Ambiguous Question: What are they made of?
Gold Answer: glass
Answers: ['glass', 'glass', 'glass', 'lights', 'glass', 'glass', 'glass', 'glass', 'glass', 'silver rod']
Image Path: /scratch4/home/adempst/projects/clarification-trees-v2/data/clearvqa/images/train_000000.jpg
Caption: a blue and white truck parked next to a crowd of people in a grassy field with trees in the background
**********************
>> Inference Response:
>> Glass
This of course gets a 10 as it gets the answer exactly.
******* Sample *******
Unambiguous Question: Where should the reflective items on the peoples high foreheads really be?
Ambiguous Question: Where should these items be positioned?
Gold Answer: over eyes
Answers: ['covering eyes', 'over eyes', 'over eyes', 'over eyes', 'goggles', 'googles', 'on eyes', 'over eyes', 'over eyes', 'eyes']
Image Path: /scratch4/home/adempst/projects/clarification-trees-v2/data/clearvqa/images/train_000011.jpg
Caption: a man posing with a child on skis in front of a lodge at a ski resort during the winter season
**********************
>> Inference Response:
>> On their heads, above eyes.
This one is much less clear. I would argue that this is also a correct answer to the question. So I would say this gets a 9 or 10.
******* Sample *******
Unambiguous Question: There is a large white structure with which animal directly in front of it?

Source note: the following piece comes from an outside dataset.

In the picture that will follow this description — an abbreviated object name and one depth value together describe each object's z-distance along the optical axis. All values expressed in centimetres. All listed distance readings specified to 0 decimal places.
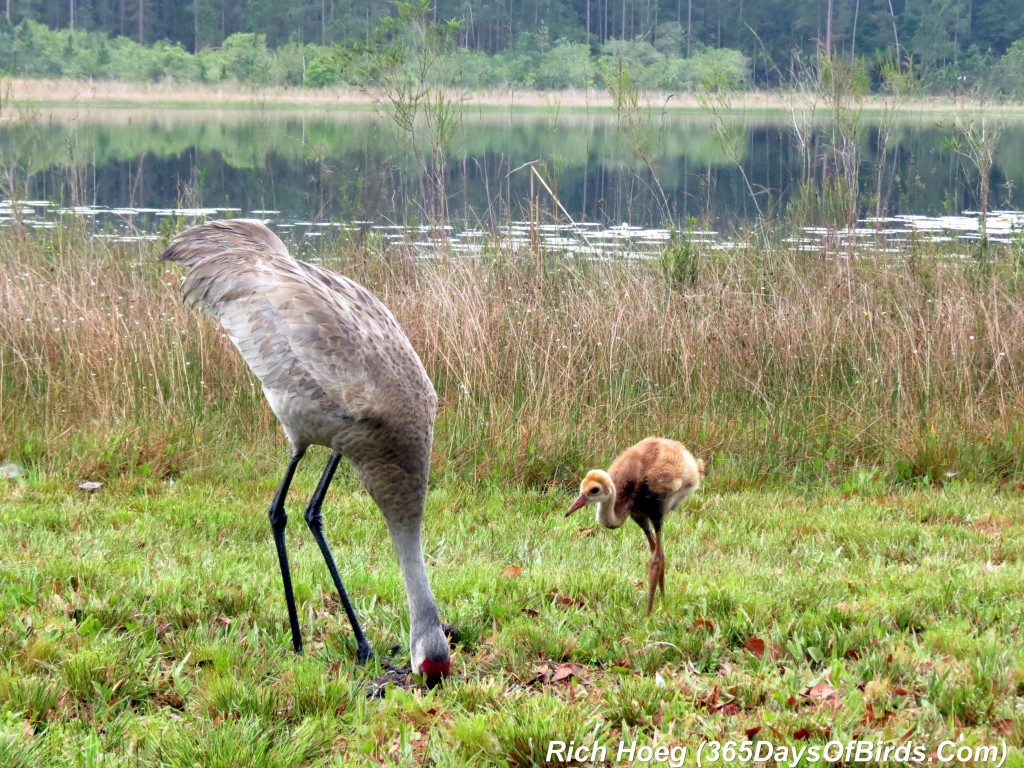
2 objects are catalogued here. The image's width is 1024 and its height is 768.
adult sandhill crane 756
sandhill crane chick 840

Ambiguous Question: What is directly in front of the large structure?
Gold Answer: zebra
Answers: ['zebra', 'wall', 'zebra', 'zebra', 'zebra', 'roof', 'tent', 'zebra', 'giraffe', 'wall']
Image Path: /scratch4/home/adempst/projects/clarification-trees-v2/data/clearvqa/images/train_000103.jpg
Caption: a giraffe standing in the middle of a lush green field with trees and other animals in the background on a cloudy day
**********************
>> Inference Response:
>> Giraffe
This is a case of one of the answers actually being wrong. The model thinks the answer is Giraffe and one of the answers is giraffe, but in reality the answer is zebra. There are also distractor "correct" answers like "wall", "roof", and "tent". In this case only the gold answer is correct.
Also look at section 5.1.1 to see if other people have done similar NLP games.